Indie labels, major labels, internet business models
Can you have a music platform that doesn’t include the major labels? That’s a big question. The majors are the ones still holding onto the business in the tightest way with the fiercest grip. And they have both the back catalog and the best artists. So saying that you could build some kind of music business without them seems counter intuitive. The money that these guys want for their content just doesn’t equate to a model that breaks even for an internet business. So how do you monetize profitably?
I suspect that there might be answer in pooling together a conglomerate of indie labels. That’s where it feels like the innovation could happen and where you wouldn’t have to negotiate with these sleazy greasy faux-mobster types staring at you with glassy-eyed corruption.
I’m thinking of a model like Hype Machine with a few different components and inputs. I think it starts with a couple key concepts. First, you get the content on the right revenue share. Don’t start with Sony and don’t start with Universal. Instead, I’d focus all of my time on major indies like Merge, Sub Pop, Touch and Go, Mute and a few others. If you can get Merge and Sub Pop, you’re in as far as I’m concerned. Plus, of course, you create some kind of templated ability for unsigned bands to upload their content in a formatted normalized way. That’s not too difficult.

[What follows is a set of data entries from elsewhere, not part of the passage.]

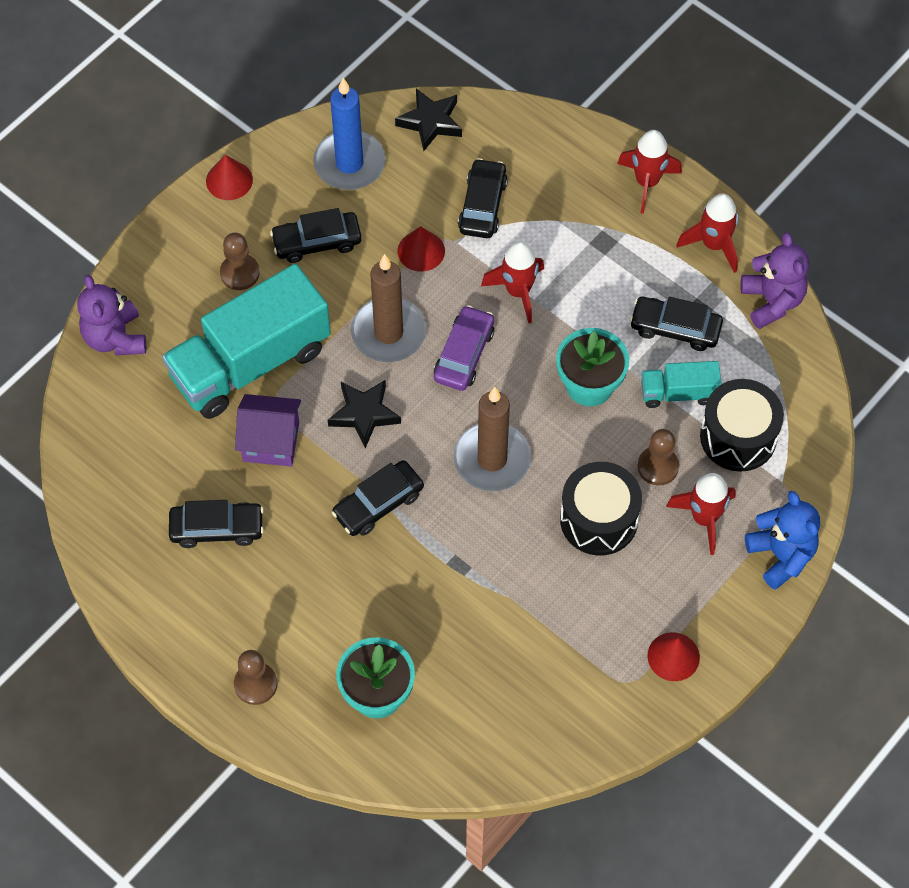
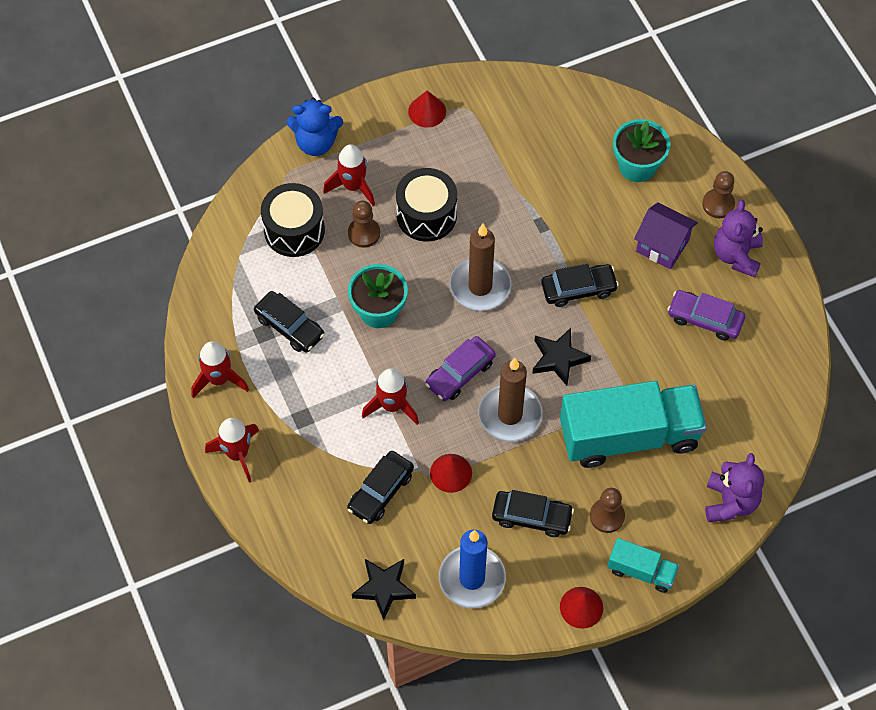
camera: 155 degrees left, 0 degrees up
(217, 529) = (705, 319): black car -> purple car
(271, 442) = (638, 367): purple house -> purple house (662, 245)
(678, 393) = (317, 278): turquoise truck -> turquoise truck (641, 571)
(772, 301) = (204, 317): purple teddy bear -> purple teddy bear (736, 255)
(781, 555) = (316, 142): blue teddy bear -> blue teddy bear turned 90 degrees counterclockwise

We’re circling around a couple of businesses now. It’s Hype Machine probably. It’s also RCRDLBL. Maybe it’s an extension of CD Baby.
Step two is to build a widgetable player. That’s really the key. A simple embedded widget that publishers can use to scroll through a content directory and create playlists of licensed content they like. Single songs or whole mixes. Whatever. The widget also has some ability to present visual advertising in conjunction with the playing of the song. That’s like the new MySpace music and it’s a good idea. Music bloggers, corporate websites, etc where they feel like they have a rich library of content to choose from and that complements their existing content.
Step three (maybe these aren’t in the right order or maybe they all happen at the same time) is of course reaching out to advertisers and convincing them that this is content they’re comfortable with their brand sitting next to. Maybe what this really is is Pandora. Right? You convince advertisers that for their purposes they need to let go of whether it’s a specific band that their advertising is sitting next to and instead get them to buy into these micro-genres that the weirdos at Pandora have created.
“Listen, Mr. Marketing Director at Coca-Cola, for your new youth-oriented site, don’t worry about getting Fall Out Boy. Instead pay us x and Coke will sit next to over 2,000 different bands all of whom have been broadly categorized as ‘hair driven whining with power chords’”
The money is coming from the advertisers for long tail brand distribution that happens in conjunction with a music delivery widget that is essentially an ad-supported player linked to an ever-growing database of content. And, again, the question is: can you get this thing off the ground with a couple major indies as content anchors (like Merge and Sub Pop) and not worry about the price gouging that the majors will try to enforce. And then hope/wait for them to go out of business.
RCRDLBL seems closest to this approach, based on how their site looks right now. But the point, of course, is that it shouldn’t be a ‘site’ but a widget that syndicates out across the ‘Net.